Trump made the comments to Semafor and ABC News a day after CNN first aired a shocking two-minute clip of him at a 2021 meeting in Bedminster, New Jersey, with people working on the memoir of his former chief of staff Mark Meadows. In the audio, the former president can be heard describing a document complied by Gen. Mark Milley, chairman of the Joint Chiefs of Staff when Trump was president, on potential attacks on Iran.

“Look. This was him. They presented me this ― this is off the record, but ― they presented me this. This was him. This was the Defense Department and him,” Trump said of the papers he was showing. “All sorts of stuff, pages long. Let’s see here… Isn’t that amazing. This totally wins my case, you know, except that it is like highly confidential, secret, this is secret information.”

Trump told reporters aboard his plane Tuesday that those comments were not damning, that they were actually just his typical bluster.

“I would say it was bravado, if you want to know the truth, it was bravado,” Trump told Semafor and ABC News. “I was talking and just holding up papers and talking about them, but I had no documents. I didn’t have any documents.”

“I just held up a whole pile of — my desk is loaded up with papers,” he added. “I have papers from 25 different things.”

The audio clip published this week, however, seems to show Trump knew the documents he was handling during the 2021 meeting were sensitive.

“See, as president I could have declassified it,” Trump said in the clip. “Now I can’t, you know, but this is still a secret.”

Records supplied:
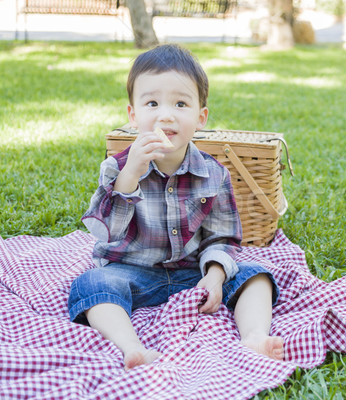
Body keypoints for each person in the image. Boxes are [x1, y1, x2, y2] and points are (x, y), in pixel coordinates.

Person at [68, 44, 284, 370]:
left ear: (200, 118)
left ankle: (253, 337)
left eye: (180, 104)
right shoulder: (117, 168)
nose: (166, 114)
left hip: (190, 273)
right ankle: (131, 348)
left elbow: (223, 236)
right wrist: (130, 178)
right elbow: (103, 230)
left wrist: (213, 276)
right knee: (92, 283)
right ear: (133, 115)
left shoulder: (214, 173)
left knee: (256, 275)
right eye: (152, 103)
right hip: (131, 272)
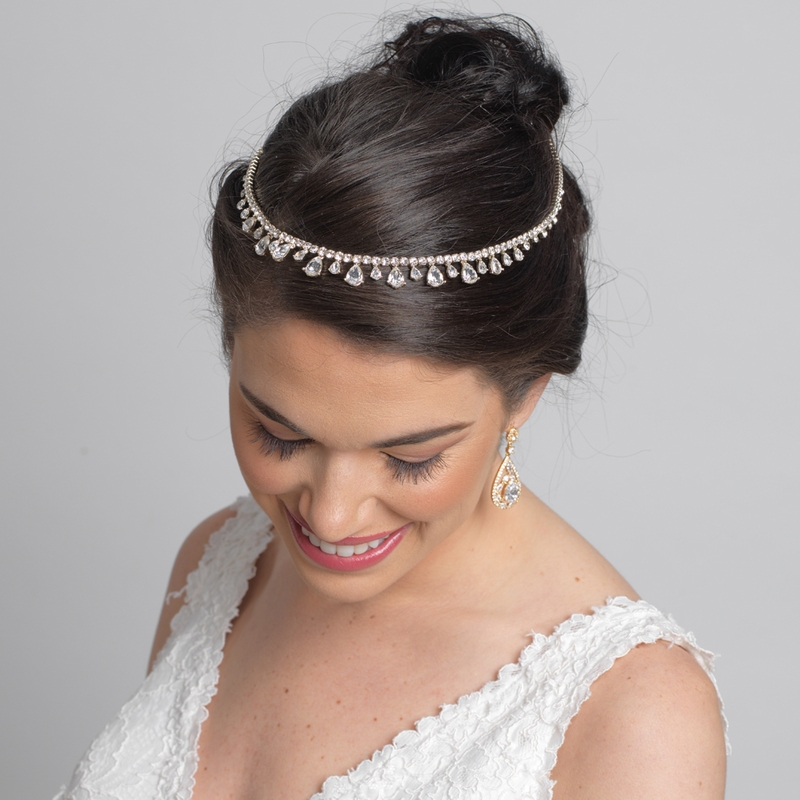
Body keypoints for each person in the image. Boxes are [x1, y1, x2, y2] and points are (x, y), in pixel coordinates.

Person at [55, 14, 728, 800]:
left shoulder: (631, 715)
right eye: (279, 434)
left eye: (410, 458)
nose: (331, 515)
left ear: (525, 398)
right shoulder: (219, 564)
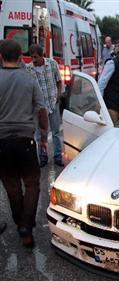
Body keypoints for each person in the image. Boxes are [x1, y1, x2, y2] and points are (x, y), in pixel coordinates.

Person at [0, 40, 48, 247]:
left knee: (11, 184)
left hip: (2, 142)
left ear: (1, 57)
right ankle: (26, 226)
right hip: (26, 141)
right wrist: (44, 135)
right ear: (21, 57)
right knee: (31, 183)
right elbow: (41, 110)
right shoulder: (29, 80)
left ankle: (20, 222)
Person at [27, 44, 64, 167]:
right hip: (39, 108)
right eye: (32, 57)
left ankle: (58, 156)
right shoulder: (29, 69)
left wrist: (58, 95)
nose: (33, 60)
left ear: (42, 55)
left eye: (36, 57)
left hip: (52, 103)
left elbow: (59, 81)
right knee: (40, 135)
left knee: (55, 132)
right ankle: (43, 157)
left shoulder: (52, 64)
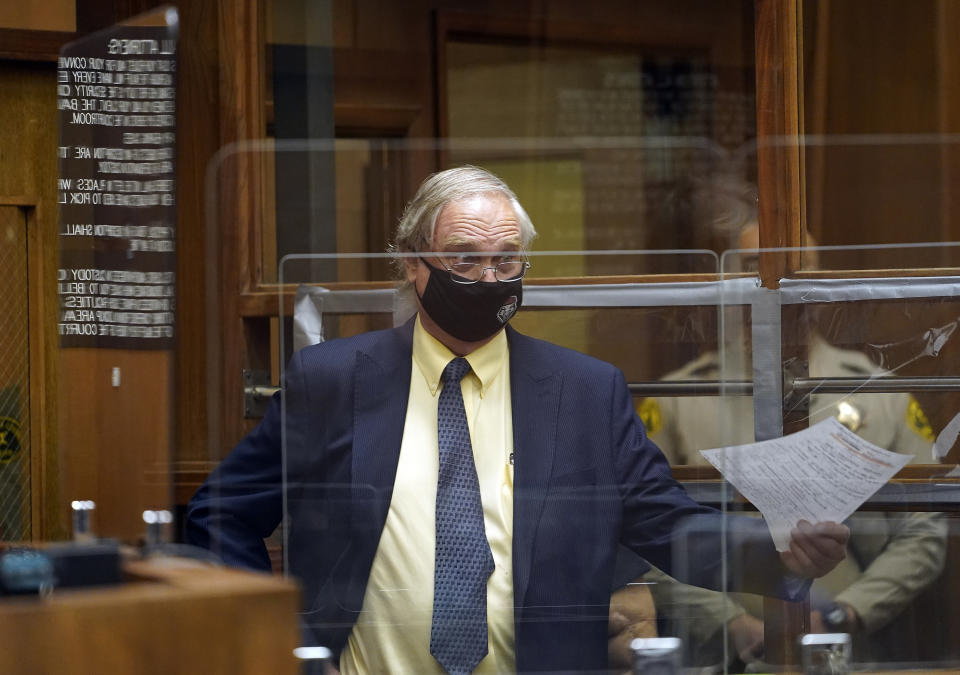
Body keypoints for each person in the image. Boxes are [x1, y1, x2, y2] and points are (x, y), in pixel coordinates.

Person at [186, 166, 849, 673]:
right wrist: (281, 644)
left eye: (506, 259)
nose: (489, 275)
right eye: (465, 259)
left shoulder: (586, 392)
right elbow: (218, 516)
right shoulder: (333, 382)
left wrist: (775, 550)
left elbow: (668, 523)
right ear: (414, 264)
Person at [631, 182, 946, 667]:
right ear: (732, 283)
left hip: (847, 651)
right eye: (754, 270)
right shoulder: (679, 398)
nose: (776, 288)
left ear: (823, 287)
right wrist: (728, 622)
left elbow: (924, 532)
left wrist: (845, 614)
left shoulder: (880, 393)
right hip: (719, 653)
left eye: (797, 274)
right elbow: (646, 532)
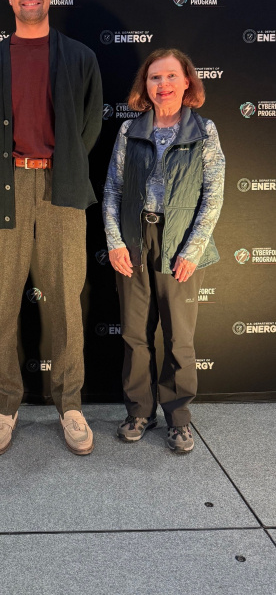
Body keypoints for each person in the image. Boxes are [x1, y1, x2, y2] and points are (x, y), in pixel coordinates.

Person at [0, 0, 103, 456]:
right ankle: (5, 406)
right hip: (7, 188)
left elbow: (87, 126)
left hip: (63, 189)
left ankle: (70, 403)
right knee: (0, 303)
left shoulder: (81, 58)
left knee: (67, 300)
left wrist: (59, 162)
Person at [103, 48, 224, 453]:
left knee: (179, 337)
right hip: (136, 240)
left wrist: (193, 249)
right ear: (146, 85)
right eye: (155, 78)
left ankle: (179, 418)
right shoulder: (129, 131)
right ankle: (139, 411)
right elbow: (113, 190)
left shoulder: (204, 131)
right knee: (136, 334)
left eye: (171, 76)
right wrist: (115, 241)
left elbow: (213, 197)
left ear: (187, 81)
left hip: (181, 242)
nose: (163, 85)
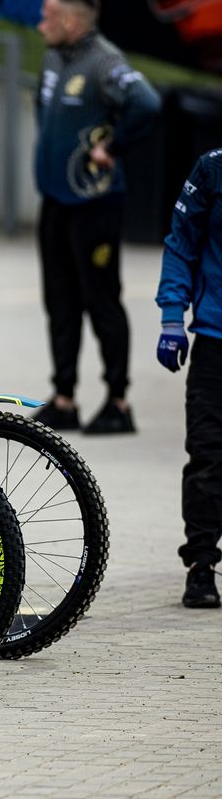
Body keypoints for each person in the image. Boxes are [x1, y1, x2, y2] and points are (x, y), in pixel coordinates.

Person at [32, 0, 160, 434]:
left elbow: (146, 103)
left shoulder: (105, 61)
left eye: (47, 16)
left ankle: (118, 402)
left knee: (101, 301)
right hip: (55, 201)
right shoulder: (53, 58)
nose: (39, 24)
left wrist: (112, 148)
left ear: (70, 19)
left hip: (95, 206)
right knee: (60, 302)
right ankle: (64, 398)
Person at [156, 148, 222, 609]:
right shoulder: (212, 168)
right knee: (207, 453)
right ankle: (201, 564)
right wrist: (171, 318)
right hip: (215, 339)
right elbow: (181, 241)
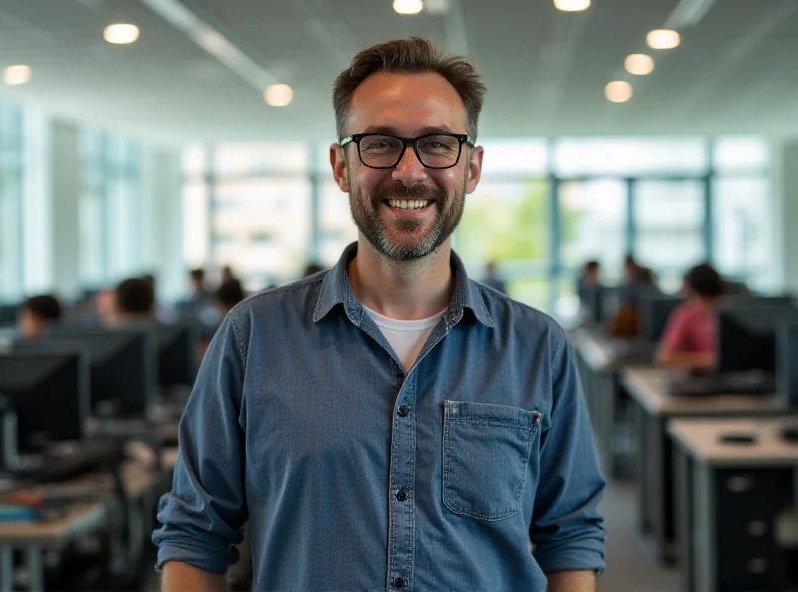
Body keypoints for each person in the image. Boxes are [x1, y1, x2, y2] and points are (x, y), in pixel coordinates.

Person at [154, 37, 605, 592]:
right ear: (341, 165)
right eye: (380, 144)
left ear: (472, 167)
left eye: (438, 144)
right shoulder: (253, 338)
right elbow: (194, 536)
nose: (410, 171)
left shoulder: (538, 346)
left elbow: (570, 539)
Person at [656, 263, 724, 370]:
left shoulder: (729, 313)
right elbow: (665, 357)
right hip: (701, 377)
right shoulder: (687, 315)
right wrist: (707, 360)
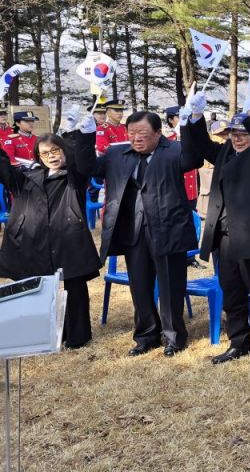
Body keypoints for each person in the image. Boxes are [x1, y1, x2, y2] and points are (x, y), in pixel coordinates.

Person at [77, 109, 198, 357]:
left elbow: (193, 159)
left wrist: (189, 124)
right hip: (133, 230)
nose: (136, 138)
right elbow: (87, 166)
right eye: (131, 133)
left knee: (171, 286)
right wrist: (84, 135)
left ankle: (174, 337)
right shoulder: (117, 154)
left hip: (168, 230)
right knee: (140, 286)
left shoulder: (174, 151)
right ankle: (146, 335)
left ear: (158, 132)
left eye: (142, 133)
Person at [181, 97, 250, 368]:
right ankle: (239, 341)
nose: (237, 139)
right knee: (232, 292)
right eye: (234, 134)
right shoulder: (226, 151)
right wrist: (196, 117)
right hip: (224, 236)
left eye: (243, 134)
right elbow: (202, 145)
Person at [0, 121, 101, 349]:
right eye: (45, 153)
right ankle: (41, 333)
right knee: (36, 288)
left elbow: (81, 162)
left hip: (68, 240)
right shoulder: (27, 178)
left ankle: (77, 336)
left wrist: (75, 134)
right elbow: (3, 168)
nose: (51, 156)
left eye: (56, 150)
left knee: (75, 286)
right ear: (38, 156)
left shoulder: (73, 177)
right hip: (34, 241)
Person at [165, 106, 200, 211]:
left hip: (192, 189)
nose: (183, 120)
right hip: (174, 190)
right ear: (170, 120)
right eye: (179, 117)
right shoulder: (167, 142)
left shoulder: (194, 139)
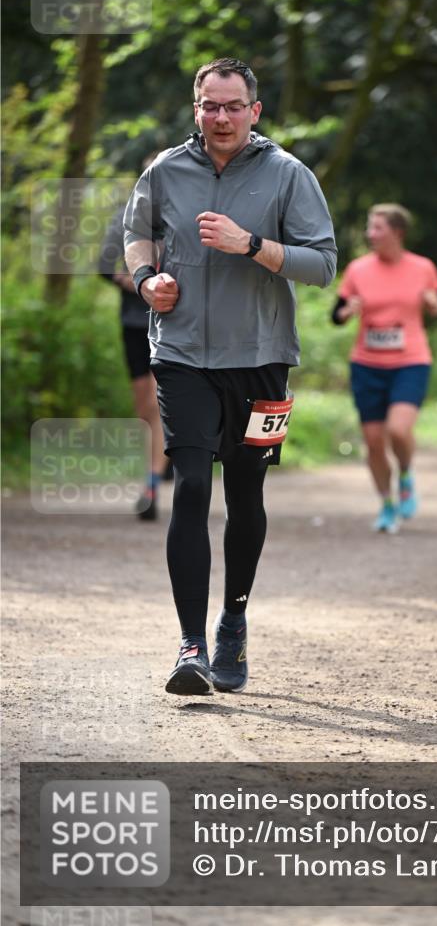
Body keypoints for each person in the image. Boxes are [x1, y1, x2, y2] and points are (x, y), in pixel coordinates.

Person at [123, 57, 336, 696]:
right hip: (182, 354)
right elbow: (136, 237)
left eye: (232, 106)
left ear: (254, 111)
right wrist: (146, 280)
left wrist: (252, 245)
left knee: (245, 496)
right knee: (190, 483)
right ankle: (189, 647)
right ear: (196, 108)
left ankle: (233, 621)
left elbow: (322, 264)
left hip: (263, 359)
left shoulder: (288, 175)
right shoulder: (165, 170)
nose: (220, 117)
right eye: (209, 106)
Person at [332, 204, 437, 534]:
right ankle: (386, 504)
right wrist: (347, 312)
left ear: (398, 232)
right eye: (369, 227)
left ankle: (406, 474)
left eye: (377, 228)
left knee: (398, 430)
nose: (370, 234)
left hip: (410, 361)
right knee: (374, 441)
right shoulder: (358, 269)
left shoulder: (422, 267)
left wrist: (435, 304)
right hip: (367, 364)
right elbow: (336, 315)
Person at [99, 175, 170, 521]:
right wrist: (131, 281)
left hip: (172, 325)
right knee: (144, 406)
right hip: (133, 323)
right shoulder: (124, 219)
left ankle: (151, 485)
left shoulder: (185, 215)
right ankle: (163, 458)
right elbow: (102, 266)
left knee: (159, 402)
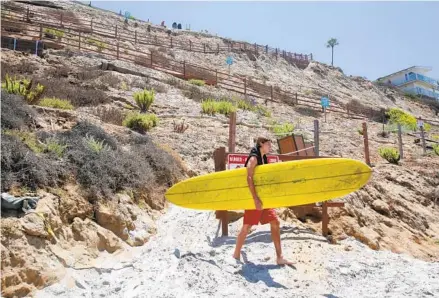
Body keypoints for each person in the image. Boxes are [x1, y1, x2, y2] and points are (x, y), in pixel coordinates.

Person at [233, 137, 293, 265]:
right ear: (261, 144)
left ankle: (279, 257)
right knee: (247, 227)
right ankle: (236, 255)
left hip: (264, 199)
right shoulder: (254, 158)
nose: (270, 147)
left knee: (275, 223)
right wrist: (255, 199)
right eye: (268, 144)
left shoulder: (264, 158)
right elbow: (248, 177)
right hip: (254, 199)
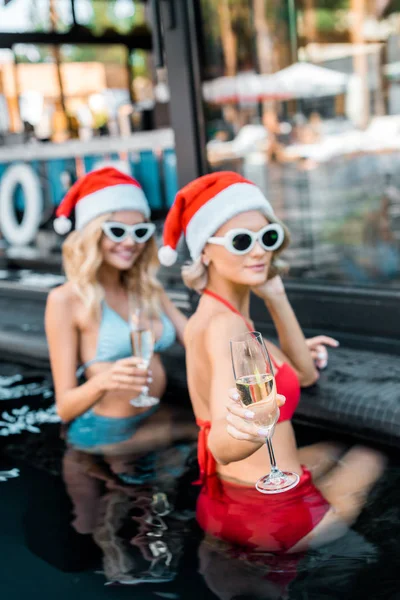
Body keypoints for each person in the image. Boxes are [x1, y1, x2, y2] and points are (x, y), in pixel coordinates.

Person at [158, 171, 385, 554]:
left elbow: (305, 375)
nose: (259, 251)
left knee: (335, 448)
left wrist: (275, 295)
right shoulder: (227, 326)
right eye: (242, 241)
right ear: (205, 251)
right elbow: (221, 444)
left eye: (268, 237)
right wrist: (244, 428)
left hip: (230, 498)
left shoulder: (220, 315)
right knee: (375, 453)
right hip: (275, 517)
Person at [45, 167, 187, 455]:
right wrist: (102, 382)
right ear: (92, 235)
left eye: (140, 232)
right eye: (117, 231)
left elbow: (197, 337)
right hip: (104, 437)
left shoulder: (148, 290)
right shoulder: (65, 300)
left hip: (151, 417)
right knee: (205, 438)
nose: (130, 242)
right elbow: (64, 407)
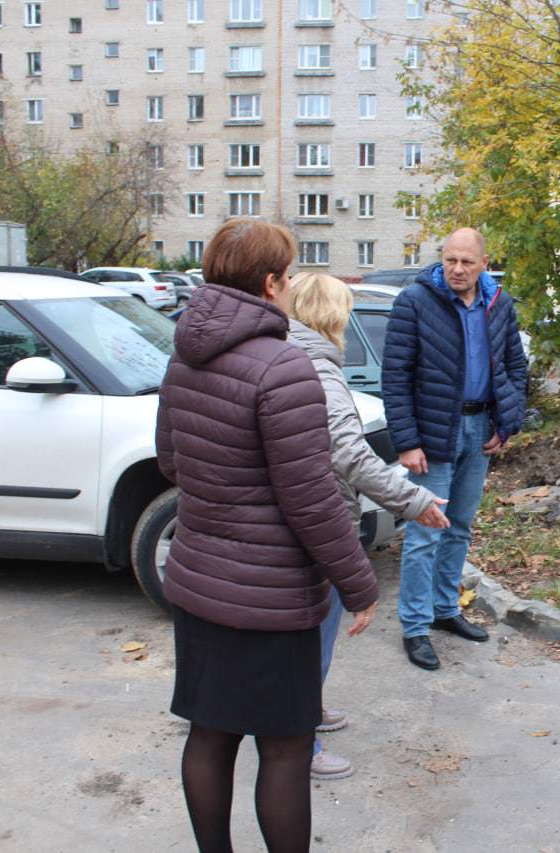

What is expected: Duplicate the passage of the text about Trump's remarks on the Bedminster audio clip from "Trump told reporters" to "meeting were sensitive.".

Result below:
Trump told reporters aboard his plane Tuesday that those comments were not damning, that they were actually just his typical bluster.

“I would say it was bravado, if you want to know the truth, it was bravado,” Trump told Semafor and ABC News. “I was talking and just holding up papers and talking about them, but I had no documents. I didn’t have any documents.”

“I just held up a whole pile of — my desk is loaded up with papers,” he added. “I have papers from 25 different things.”

The audio clip published this week, however, seems to show Trump knew the documents he was handling during the 2021 meeting were sensitive.